» **TASK DESCRIPTION**: Carry on the passage about writing bad guys in fiction, starting right after its final sentence.

** start of PASSAGE GIVEN **

I think for a lot of bad guy characters, it's too easy to dehumanize them, because then there's no question the readers' loyalty can't be divided. How can you even begin to feel sympathy for someone who doesn't even have the same basic values in terms of the little things that bring goodness to a day? I mean, really. Dogracing, football!
I’ve always approached my own writing as categorizing characters in some loose mental way as, here are the good guys, here are the margin-allies (meaning those who may not be allies consistently but are for at least a specific goal), and that group are the bad guys. I’ve read enough mysteries and thrillers to know that you have to work out the full implications of the bad guy’s plot, from the bad guy’s point of view, to cover any potential plotholes: a really stupid plan, or a stupid goal, or a scheme that’s complex for the sake only of being complex... these flaws are obvious when I sit down and puzzle out what the bad guy’s doing at every stage of the game, how much s/he would know, when it started, where the bad guy’s got his/her limits, all that. What I never did, though, was think in terms of “what if the antagonist were suddenly the protagonist?”
Which is to say: what if the story has no bad guys?
What if the story has no one in it that a reader could point to and say, oh, him? He’s clearly bad. All the way through to the bone. Yep, yep. What if the story instead has a variety of sympathetic characters who may, or may not, be trustworthy but are all -- whether revealed immediately or later, or only hinted at through narrative and tone -- equally sympathetic? It’s true the risk, then, may be that some readers will find themselves rooting for the bad guys, if the internal conflict of means, methods, and goals is more fascinating and varied than cardboard heroes. That might be why some authors prefer to keep the bad guys as bad as possible, to make sure the readers remain squarely in the heroes’ corner... but I’ve read enough political thrillers, and old detective stories, to much prefer stories in which you’re never entirely certain whether you’re rooting for someone because he has your sympathy and also deserves your sympathy, and as a result you read in a state of mental torn-ness, wanting each to achieve their goal but forced to sit there and watch as they all duke it out.

** end of PASSAGE GIVEN **
** start of AVAILABLE DATA **

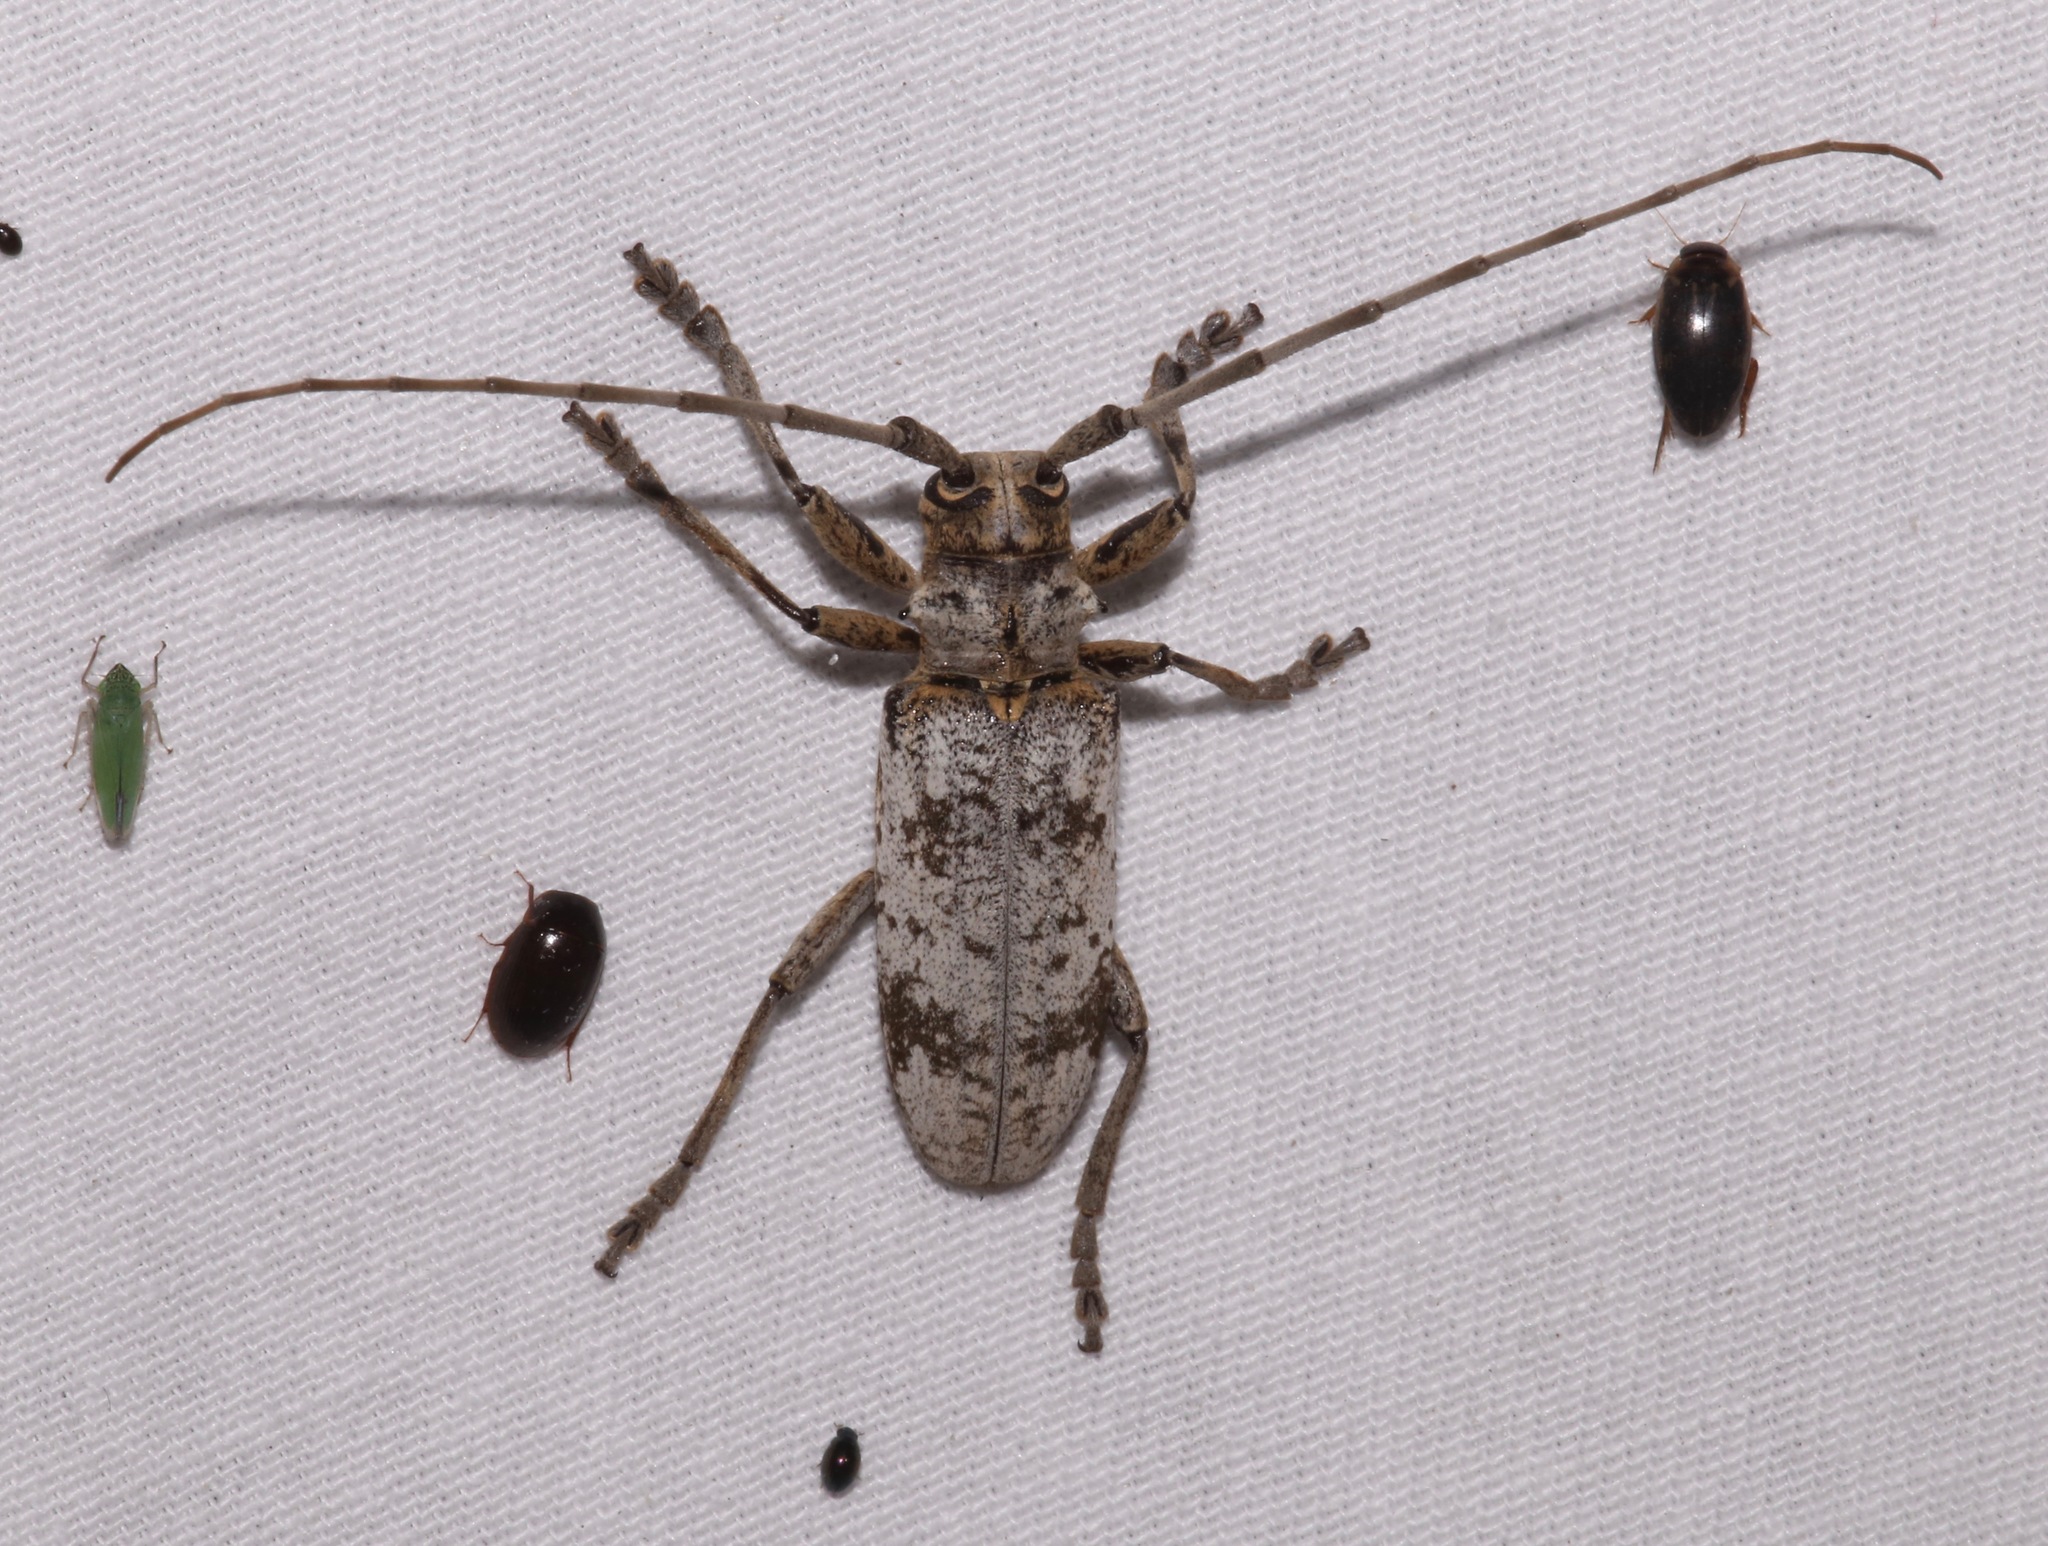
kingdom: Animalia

** end of AVAILABLE DATA **

» **EXERCISE ANSWER**:
I guess this puts me in the bad-guy category with
mikkeneko, who’d mentioned preferring obstacle-characters that can’t be attacked because doing so would have greater consequences than whatever negative consequences currently exist thanks to the obstacle. Like knowing your brother is the mafia boss, but even knowing you’d save lives by taking him down, being unable or unwilling to take that one final shot to kill him. It’s not something in the bad guy that makes him unstoppable so much as something in the good guy that makes him unwilling to stop the bad guy: it’s a tension that hangs between two comprehensible, possibly even sympathetic, points.
So with that said, I finally found the last piece of the puzzle falling into place, on my own writing. Ah-hah, I knew there was one crucial thing I’d yet to figure out, and I think I just might’ve gotten it.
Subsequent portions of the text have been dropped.